The New Volume Layout
| Mount | Type | Mode | Contents |
|---|---|---|---|
/config | NFS | RWX | XML config, web config, plugins (shared between pods) |
/media | NFS | RO | Media files (unchanged) |
/data/transcode | Longhorn PVC (per-pod) | RWO | FFmpeg transcode segments |
/data/cache | Longhorn PVC (per-pod) | RWO | Image cache, metadata cache |
| PostgreSQL | StatefulSet | N/A | All database content (users, items, playback state) |
Key changes:
- Config moves to NFS — both pods read the same
system.xml, same plugin list - Database moves to PostgreSQL — no more SQLite files in
/config - Cache and transcode get per-pod PVCs — each pod writes its own transcode segments via StatefulSet
volumeClaimTemplates, no conflicts
Deploying PostgreSQL
PostgreSQL runs as a single-replica StatefulSet in the jellyfin namespace. Not a separate namespace — keeping it co-located simplifies NetworkPolicy and DNS resolution.
apiVersion: apps/v1
kind: StatefulSet
metadata:
name: jellyfin-postgres
namespace: jellyfin
labels:
app.kubernetes.io/name: jellyfin
app.kubernetes.io/component: database
spec:
serviceName: jellyfin-postgres
replicas: 1
selector:
matchLabels:
app.kubernetes.io/name: jellyfin
app.kubernetes.io/component: database
template:
metadata:
labels:
app.kubernetes.io/name: jellyfin
app.kubernetes.io/component: database
spec:
containers:
- name: postgres
image: postgres:16-alpine
ports:
- containerPort: 5432
env:
- name: POSTGRES_USER
valueFrom:
secretKeyRef:
name: jellyfin-postgres-credentials
key: username
- name: POSTGRES_PASSWORD
valueFrom:
secretKeyRef:
name: jellyfin-postgres-credentials
key: password
- name: POSTGRES_DB
value: jellyfin
- name: PGDATA
value: /var/lib/postgresql/data/pgdata
resources:
requests:
cpu: 100m
memory: 256Mi
limits:
cpu: 500m
memory: 512Mi
livenessProbe:
exec:
command: ["pg_isready", "-U", "jellyfin"]
initialDelaySeconds: 30
periodSeconds: 10
readinessProbe:
exec:
command: ["pg_isready", "-U", "jellyfin"]
initialDelaySeconds: 5
periodSeconds: 5
volumeMounts:
- name: postgres-data
mountPath: /var/lib/postgresql/data
volumeClaimTemplates:
- metadata:
name: postgres-data
spec:
accessModes: ["ReadWriteOnce"]
storageClassName: longhorn
resources:
requests:
storage: 10Gi
The Service Selector Trap
This is the #1 recurring bug in the cluster, documented in the cluster’s AI lessons:
When PostgreSQL shares a namespace with the app, the Service selector MUST include
app.kubernetes.io/component. Without it, ~50% of requests route to the postgres pod, causing 502 errors.
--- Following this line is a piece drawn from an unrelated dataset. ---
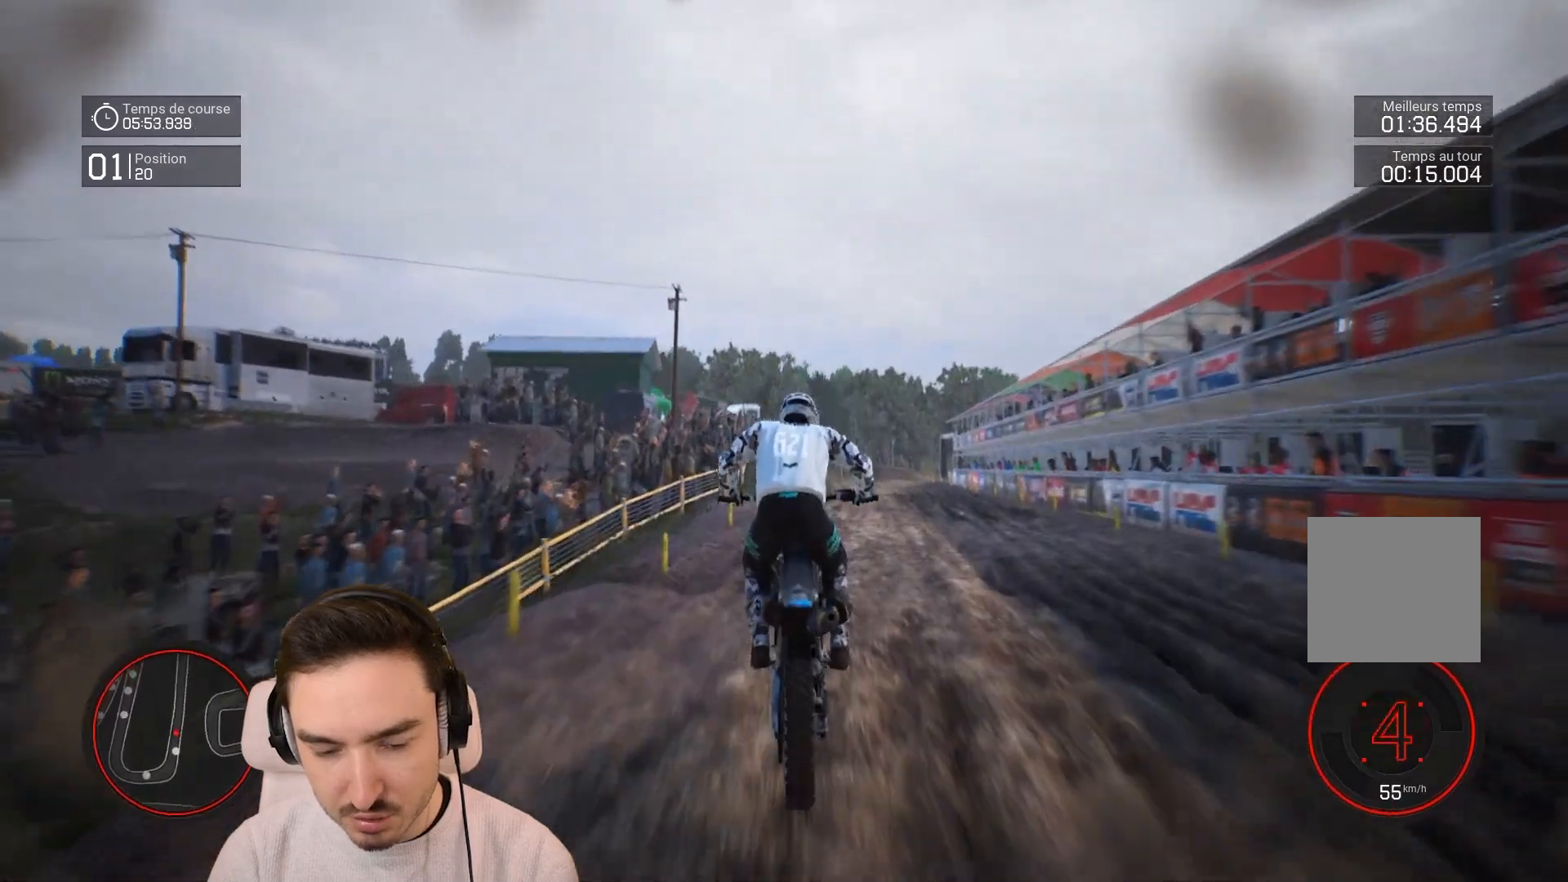
{"buttons": ["R2"], "left_stick": "right", "right_stick": "center", "events": [[183, "left_stick", "right"], [250, "right_stick", "center"]]}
The Jellyfin Service must select component: web, and the PostgreSQL Service must select component: database:
# Jellyfin web Service
apiVersion: v1
kind: Service
metadata:
name: jellyfin
spec:
selector:
app.kubernetes.io/name: jellyfin
app.kubernetes.io/component: web # <- CRITICAL
ports:
- port: 8096
# PostgreSQL Service
apiVersion: v1
kind: Service
metadata:
name: jellyfin-postgres
spec:
selector:
app.kubernetes.io/name: jellyfin
app.kubernetes.io/component: database # <- CRITICAL
ports:
- port: 5432
Without the component label, the Kubernetes Service matches all pods with app.kubernetes.io/name: jellyfin — which includes both the app and the database. Traefik load-balances across both, and half your HTTP requests hit a PostgreSQL socket that responds with incomprehensible binary.
The NFS Shared Config
The Ugreen DXP4800 NAS serves NFS shares for media over a 5Gbps LACP bond — dual 2.5GbE ports aggregated through a Ubiquiti USW Aggregation 10GbE switch. The Proxmox hosts connect to the same switch via Mellanox ConnectX-3 NICs at full 10GbE, so NFS reads from the NAS to any k3s node saturate the NAS uplink, not the node. I added a new share for Jellyfin config:
/volume1/k3s-jellyfin/config → NFS RWX mount at /config on both pods
/volume1/media → NFS RO mount at /media (existing)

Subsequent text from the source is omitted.